L' intercalaire de feuilletage peut avantageusement posséder des propriétés d'absorption acoustique afin d'absorber les sons d'origine aérienne ou solidienne. Il peut notamment être constitué à cet effet de trois feuilles polymériques, dont deux feuilles de PVB dites externes encadrant une feuille polymérique interne, éventuellement en PVB, de dureté plus faible que celle des feuilles externes. L' intercalaire de feuilletage peut également posséder des propriétés d'isolation thermique, en particulier de réflexion du rayonnement infrarouge. Il peut à cet effet comprendre un revêtement de couches mince à faible émissivité, par exemple un revêtement comprenant une couche mince d'argent ou un revêtement alternant des couches diélectriques d'indices de réfractions différents, déposé sur une feuille de PET interne encadrée par deux feuilles de
PVB externes.
L'épaisseur de l'intercalaire de feuilletage est généralement comprise dans un domaine allant de 0,3 à 1,5 mm, notamment de 0,5 à 1 mm. L'intercalaire de feuilletage peut présenter une épaisseur plus faible sur un bord du vitrage qu'au centre du vitrage afin d'éviter la formation d'une double image en cas d'utilisation d'un système de vision tête haute, dit HUD (head-up display).
Exemples
Les exemples qui suivent illustrent l'invention de manière non-limitative, en lien avec la Figure 1.
[Fig. 1] représente un exemple de toit 1 selon 1'invention.
Le toit 1 est formé d'une feuille de verre 2 d'un verre silico-sodocalcique de teinte gris foncé, d'une épaisseur de 3,85 mm. Le facteur de transmission lumineuse de la feuille de verre 2 est de 10%. Sur cette feuille de verre 2 a été déposée un revêtement bas-émissif (émissivité normale de 0,30), non-représenté, comprenant une couche mince d'ITO.

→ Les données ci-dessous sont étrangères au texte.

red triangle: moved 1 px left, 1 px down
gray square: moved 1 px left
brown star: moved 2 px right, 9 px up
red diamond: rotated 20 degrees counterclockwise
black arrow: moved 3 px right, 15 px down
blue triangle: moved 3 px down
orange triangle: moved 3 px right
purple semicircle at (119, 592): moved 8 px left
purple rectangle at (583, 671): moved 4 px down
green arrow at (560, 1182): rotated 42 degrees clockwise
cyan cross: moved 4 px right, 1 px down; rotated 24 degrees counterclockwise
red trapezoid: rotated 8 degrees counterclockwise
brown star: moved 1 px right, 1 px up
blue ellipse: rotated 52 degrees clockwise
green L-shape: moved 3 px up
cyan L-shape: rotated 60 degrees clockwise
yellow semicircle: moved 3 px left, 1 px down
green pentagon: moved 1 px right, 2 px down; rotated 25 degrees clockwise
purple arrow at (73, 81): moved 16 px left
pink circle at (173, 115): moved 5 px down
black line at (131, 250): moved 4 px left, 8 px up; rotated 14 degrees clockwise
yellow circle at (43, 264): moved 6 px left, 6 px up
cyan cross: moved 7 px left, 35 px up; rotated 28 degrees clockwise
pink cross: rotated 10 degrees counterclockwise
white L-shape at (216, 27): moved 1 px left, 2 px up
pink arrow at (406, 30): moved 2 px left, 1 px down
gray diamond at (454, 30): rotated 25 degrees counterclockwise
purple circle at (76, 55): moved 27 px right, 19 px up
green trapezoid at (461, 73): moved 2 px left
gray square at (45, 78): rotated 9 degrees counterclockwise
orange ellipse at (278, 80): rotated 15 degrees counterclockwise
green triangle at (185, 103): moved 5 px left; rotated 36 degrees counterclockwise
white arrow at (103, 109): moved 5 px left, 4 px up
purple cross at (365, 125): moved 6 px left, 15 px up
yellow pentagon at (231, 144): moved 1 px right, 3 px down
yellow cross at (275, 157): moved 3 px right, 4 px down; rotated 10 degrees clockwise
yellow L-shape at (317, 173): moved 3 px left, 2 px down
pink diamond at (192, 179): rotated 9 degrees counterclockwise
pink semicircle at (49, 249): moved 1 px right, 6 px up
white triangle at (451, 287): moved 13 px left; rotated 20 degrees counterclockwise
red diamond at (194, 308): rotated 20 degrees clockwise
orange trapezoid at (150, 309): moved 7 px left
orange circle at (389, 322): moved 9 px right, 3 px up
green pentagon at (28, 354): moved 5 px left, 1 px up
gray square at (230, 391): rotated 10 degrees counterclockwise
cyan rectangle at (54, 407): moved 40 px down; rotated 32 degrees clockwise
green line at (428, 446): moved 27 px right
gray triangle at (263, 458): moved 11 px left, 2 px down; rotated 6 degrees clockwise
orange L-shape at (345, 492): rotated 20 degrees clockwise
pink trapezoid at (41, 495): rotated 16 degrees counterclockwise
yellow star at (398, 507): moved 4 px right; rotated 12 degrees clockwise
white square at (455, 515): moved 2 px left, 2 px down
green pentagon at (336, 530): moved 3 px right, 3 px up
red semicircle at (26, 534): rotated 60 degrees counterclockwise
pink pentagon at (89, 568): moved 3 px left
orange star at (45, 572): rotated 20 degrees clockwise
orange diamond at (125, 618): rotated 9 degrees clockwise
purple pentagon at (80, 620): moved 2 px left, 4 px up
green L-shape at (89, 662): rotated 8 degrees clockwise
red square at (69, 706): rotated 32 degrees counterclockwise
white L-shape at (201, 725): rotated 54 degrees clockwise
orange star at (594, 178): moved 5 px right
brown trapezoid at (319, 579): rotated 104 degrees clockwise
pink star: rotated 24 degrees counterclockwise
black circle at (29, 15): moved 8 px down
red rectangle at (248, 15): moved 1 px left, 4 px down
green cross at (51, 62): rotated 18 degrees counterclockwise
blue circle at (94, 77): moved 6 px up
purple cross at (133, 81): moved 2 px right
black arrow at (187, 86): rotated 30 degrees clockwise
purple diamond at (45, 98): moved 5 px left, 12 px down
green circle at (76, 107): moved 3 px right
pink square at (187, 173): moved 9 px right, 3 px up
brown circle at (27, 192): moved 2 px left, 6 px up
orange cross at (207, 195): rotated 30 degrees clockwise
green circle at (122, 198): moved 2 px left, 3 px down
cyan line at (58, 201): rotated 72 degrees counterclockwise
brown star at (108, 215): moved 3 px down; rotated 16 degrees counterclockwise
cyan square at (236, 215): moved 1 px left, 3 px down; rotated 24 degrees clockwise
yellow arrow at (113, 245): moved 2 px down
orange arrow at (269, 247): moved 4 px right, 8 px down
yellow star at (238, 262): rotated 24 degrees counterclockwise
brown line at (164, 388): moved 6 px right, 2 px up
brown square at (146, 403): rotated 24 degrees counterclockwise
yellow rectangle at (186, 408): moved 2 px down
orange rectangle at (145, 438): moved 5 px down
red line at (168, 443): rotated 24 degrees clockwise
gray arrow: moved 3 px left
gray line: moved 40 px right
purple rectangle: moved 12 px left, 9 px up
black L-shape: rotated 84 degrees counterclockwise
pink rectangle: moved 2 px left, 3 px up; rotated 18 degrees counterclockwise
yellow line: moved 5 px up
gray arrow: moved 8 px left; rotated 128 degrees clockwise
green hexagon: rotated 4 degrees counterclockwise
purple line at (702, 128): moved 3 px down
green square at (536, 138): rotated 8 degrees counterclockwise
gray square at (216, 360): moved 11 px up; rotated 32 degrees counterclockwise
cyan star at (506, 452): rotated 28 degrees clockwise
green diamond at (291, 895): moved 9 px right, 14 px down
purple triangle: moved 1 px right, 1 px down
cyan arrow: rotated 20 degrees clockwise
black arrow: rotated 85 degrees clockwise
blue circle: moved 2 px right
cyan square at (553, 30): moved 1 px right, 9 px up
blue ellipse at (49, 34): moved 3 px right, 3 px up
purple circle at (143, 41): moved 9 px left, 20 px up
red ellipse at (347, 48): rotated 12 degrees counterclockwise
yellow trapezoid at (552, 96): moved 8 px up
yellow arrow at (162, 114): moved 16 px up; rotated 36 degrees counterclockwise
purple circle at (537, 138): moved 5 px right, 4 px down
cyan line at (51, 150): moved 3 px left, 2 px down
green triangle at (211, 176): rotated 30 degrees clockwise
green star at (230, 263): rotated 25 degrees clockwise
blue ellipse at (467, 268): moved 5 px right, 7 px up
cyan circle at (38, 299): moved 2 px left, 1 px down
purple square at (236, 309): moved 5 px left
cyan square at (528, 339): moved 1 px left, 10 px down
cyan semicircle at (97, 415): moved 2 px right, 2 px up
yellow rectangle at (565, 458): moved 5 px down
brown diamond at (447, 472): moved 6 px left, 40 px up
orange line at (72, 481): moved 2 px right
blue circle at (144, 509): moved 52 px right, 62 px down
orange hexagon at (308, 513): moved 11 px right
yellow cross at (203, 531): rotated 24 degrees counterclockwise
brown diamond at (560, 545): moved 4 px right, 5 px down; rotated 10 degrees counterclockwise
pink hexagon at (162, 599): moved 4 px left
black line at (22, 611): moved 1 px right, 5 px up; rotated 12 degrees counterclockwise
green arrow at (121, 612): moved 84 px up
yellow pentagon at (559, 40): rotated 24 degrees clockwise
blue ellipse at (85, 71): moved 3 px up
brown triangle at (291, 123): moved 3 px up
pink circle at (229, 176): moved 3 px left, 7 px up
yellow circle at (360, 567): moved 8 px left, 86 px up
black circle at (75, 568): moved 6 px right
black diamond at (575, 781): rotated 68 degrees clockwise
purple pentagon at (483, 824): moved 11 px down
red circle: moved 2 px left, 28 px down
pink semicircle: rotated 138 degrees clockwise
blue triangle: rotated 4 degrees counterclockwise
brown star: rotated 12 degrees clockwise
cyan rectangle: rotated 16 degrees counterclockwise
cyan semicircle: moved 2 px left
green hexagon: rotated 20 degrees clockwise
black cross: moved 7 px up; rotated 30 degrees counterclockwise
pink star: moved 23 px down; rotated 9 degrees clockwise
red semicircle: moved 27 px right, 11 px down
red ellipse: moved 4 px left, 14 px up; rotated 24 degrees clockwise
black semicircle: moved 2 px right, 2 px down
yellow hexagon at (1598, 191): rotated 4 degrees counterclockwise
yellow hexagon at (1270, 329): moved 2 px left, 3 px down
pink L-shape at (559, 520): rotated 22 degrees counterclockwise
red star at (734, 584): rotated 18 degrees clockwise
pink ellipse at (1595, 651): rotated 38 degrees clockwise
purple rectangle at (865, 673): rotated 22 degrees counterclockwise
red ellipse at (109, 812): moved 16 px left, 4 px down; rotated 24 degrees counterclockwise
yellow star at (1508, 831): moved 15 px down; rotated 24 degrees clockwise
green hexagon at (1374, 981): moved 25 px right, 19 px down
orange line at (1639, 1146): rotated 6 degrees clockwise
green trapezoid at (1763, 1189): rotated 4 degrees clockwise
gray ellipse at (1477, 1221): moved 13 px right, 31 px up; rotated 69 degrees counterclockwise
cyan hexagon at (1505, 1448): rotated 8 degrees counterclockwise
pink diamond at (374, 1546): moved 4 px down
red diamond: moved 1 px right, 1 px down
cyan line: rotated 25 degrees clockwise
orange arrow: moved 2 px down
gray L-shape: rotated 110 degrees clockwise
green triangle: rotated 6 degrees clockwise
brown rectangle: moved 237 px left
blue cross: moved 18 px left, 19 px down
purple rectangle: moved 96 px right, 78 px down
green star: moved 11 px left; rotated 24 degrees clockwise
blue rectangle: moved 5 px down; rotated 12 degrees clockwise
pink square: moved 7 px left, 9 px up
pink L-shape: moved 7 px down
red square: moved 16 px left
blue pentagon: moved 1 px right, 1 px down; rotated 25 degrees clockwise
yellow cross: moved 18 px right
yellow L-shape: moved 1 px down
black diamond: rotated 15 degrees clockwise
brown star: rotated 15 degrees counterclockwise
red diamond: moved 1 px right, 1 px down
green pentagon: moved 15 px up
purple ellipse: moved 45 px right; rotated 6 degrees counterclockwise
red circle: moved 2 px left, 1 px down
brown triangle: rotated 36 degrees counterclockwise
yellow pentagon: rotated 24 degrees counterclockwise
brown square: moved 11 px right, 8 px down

Le décor a ensuite été déposé par sérigraphie de solutions sol-gel. Une bande 10 (Ferro TLU0050) a d'abord été déposée, puis une bande 12 (également Ferro TLU0050) et enfin une bande 14, en L (Ferro TLU0055). Les trois bandes se superposent par endroit de manière à créer des zones d'aspect différent.
Un séchage à 160°C a été réalisé après chaque étape de dépôt.
La feuille de verre 2 a ensuite été bombée avec une feuille de verre supplémentaire et feuilletée de manière à ce que le décor se trouve en face 4 du toit feuilleté.
Dans les zones 20, revêtues seulement du revêtement 10 ou 12, l'aspect était argenté. Dans la zone 24, revêtue seulement du revêtement 14, l'aspect était doré. Dans la
zone 22, revêtue de la superposition des revêtements 10 et 12, l'aspect était également doré. Dans la zone 26, revêtue de la superposition des revêtements 12 et 14, l'aspect était bleu turquoise. Enfin, dans la zone 28, revêtue de la superposition des revêtements 10, 12 et 14, l'aspect était vert émeraude.
L'émissivité du revêtement bas-émissif n'a pas été impactée par la présence du décor, puisqu'elle reste de 0,30 ou 0,31 dans les zones revêtues du décor. Dans un exemple comparatif où le décor était obtenu par dépôt d'émail, l'émissivité était en revanche fortement dégradée, avec des valeurs autour de 0,8.